INPUT RECORDS:
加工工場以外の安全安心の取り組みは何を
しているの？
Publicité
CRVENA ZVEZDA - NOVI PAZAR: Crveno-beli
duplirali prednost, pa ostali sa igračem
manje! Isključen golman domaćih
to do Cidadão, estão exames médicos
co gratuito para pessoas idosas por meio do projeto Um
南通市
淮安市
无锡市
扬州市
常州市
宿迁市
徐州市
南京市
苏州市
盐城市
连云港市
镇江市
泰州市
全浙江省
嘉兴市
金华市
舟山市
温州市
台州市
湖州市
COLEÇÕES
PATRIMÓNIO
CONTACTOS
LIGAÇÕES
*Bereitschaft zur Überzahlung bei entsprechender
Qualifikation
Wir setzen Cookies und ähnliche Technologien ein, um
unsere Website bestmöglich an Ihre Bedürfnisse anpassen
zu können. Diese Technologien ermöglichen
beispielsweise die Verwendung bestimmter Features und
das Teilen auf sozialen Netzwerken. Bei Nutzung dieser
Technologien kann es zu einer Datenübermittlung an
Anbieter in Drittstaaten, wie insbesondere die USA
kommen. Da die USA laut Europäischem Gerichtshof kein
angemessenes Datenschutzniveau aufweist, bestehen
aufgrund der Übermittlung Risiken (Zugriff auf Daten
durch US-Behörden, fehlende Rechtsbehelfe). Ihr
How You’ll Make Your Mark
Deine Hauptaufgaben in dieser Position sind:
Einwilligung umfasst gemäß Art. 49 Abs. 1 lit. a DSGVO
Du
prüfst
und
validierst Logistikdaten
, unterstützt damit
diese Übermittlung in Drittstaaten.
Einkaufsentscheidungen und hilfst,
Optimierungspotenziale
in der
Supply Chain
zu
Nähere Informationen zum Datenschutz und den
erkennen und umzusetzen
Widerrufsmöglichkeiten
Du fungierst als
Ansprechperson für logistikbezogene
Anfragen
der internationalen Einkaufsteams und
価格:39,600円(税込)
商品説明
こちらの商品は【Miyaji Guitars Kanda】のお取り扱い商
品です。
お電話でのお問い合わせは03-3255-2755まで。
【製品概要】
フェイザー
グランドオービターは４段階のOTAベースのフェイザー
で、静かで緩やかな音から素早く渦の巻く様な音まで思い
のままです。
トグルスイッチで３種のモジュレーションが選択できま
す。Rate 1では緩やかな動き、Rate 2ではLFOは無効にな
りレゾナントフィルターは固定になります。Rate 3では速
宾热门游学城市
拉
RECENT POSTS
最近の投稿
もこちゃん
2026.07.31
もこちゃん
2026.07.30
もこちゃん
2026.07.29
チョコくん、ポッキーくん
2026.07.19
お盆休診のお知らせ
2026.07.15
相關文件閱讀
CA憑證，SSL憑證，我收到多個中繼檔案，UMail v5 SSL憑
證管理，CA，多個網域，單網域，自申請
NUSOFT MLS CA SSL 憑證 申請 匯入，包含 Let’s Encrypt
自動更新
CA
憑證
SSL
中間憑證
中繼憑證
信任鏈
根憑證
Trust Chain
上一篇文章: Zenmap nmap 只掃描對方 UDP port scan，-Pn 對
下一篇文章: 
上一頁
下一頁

WHAT IS REQUIRED: Reproduce every line of the records above verbatim, in the same order.

ANSWER FOR THE TASK:
加工工場以外の安全安心の取り組みは何を
しているの？
Publicité
CRVENA ZVEZDA - NOVI PAZAR: Crveno-beli
duplirali prednost, pa ostali sa igračem
manje! Isključen golman domaćih
to do Cidadão, estão exames médicos
co gratuito para pessoas idosas por meio do projeto Um
南通市
淮安市
无锡市
扬州市
常州市
宿迁市
徐州市
南京市
苏州市
盐城市
连云港市
镇江市
泰州市
全浙江省
嘉兴市
金华市
舟山市
温州市
台州市
湖州市
COLEÇÕES
PATRIMÓNIO
CONTACTOS
LIGAÇÕES
*Bereitschaft zur Überzahlung bei entsprechender
Qualifikation
Wir setzen Cookies und ähnliche Technologien ein, um
unsere Website bestmöglich an Ihre Bedürfnisse anpassen
zu können. Diese Technologien ermöglichen
beispielsweise die Verwendung bestimmter Features und
das Teilen auf sozialen Netzwerken. Bei Nutzung dieser
Technologien kann es zu einer Datenübermittlung an
Anbieter in Drittstaaten, wie insbesondere die USA
kommen. Da die USA laut Europäischem Gerichtshof kein
angemessenes Datenschutzniveau aufweist, bestehen
aufgrund der Übermittlung Risiken (Zugriff auf Daten
durch US-Behörden, fehlende Rechtsbehelfe). Ihr
How You’ll Make Your Mark
Deine Hauptaufgaben in dieser Position sind:
Einwilligung umfasst gemäß Art. 49 Abs. 1 lit. a DSGVO
Du
prüfst
und
validierst Logistikdaten
, unterstützt damit
diese Übermittlung in Drittstaaten.
Einkaufsentscheidungen und hilfst,
Optimierungspotenziale
in der
Supply Chain
zu
Nähere Informationen zum Datenschutz und den
erkennen und umzusetzen
Widerrufsmöglichkeiten
Du fungierst als
Ansprechperson für logistikbezogene
Anfragen
der internationalen Einkaufsteams und
価格:39,600円(税込)
商品説明
こちらの商品は【Miyaji Guitars Kanda】のお取り扱い商
品です。
お電話でのお問い合わせは03-3255-2755まで。
【製品概要】
フェイザー
グランドオービターは４段階のOTAベースのフェイザー
で、静かで緩やかな音から素早く渦の巻く様な音まで思い
のままです。
トグルスイッチで３種のモジュレーションが選択できま
す。Rate 1では緩やかな動き、Rate 2ではLFOは無効にな
りレゾナントフィルターは固定になります。Rate 3では速
宾热门游学城市
拉
RECENT POSTS
最近の投稿
もこちゃん
2026.07.31
もこちゃん
2026.07.30
もこちゃん
2026.07.29
チョコくん、ポッキーくん
2026.07.19
お盆休診のお知らせ
2026.07.15
相關文件閱讀
CA憑證，SSL憑證，我收到多個中繼檔案，UMail v5 SSL憑
證管理，CA，多個網域，單網域，自申請
NUSOFT MLS CA SSL 憑證 申請 匯入，包含 Let’s Encrypt
自動更新
CA
憑證
SSL
中間憑證
中繼憑證
信任鏈
根憑證
Trust Chain
上一篇文章: Zenmap nmap 只掃描對方 UDP port scan，-Pn 對
下一篇文章: 
上一頁
下一頁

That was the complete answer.